[Stored data entries]
- Opening Delimiter -
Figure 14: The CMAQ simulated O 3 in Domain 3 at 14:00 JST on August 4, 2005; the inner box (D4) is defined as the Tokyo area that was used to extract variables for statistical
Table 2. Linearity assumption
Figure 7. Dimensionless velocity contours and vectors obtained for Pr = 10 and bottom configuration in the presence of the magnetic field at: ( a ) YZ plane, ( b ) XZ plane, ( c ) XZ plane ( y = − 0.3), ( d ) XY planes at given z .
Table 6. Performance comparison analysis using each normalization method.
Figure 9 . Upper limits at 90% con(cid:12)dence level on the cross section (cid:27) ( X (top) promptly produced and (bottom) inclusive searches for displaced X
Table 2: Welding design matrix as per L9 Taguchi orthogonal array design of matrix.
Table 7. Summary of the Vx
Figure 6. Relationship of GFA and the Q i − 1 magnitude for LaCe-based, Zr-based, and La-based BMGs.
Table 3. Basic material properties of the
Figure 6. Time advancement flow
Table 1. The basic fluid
- Closing Delimiter -
▸ Work instructions:
Nothing but a number should be given: the count of lines above that hold "bottom".

▸ Problem solution:
2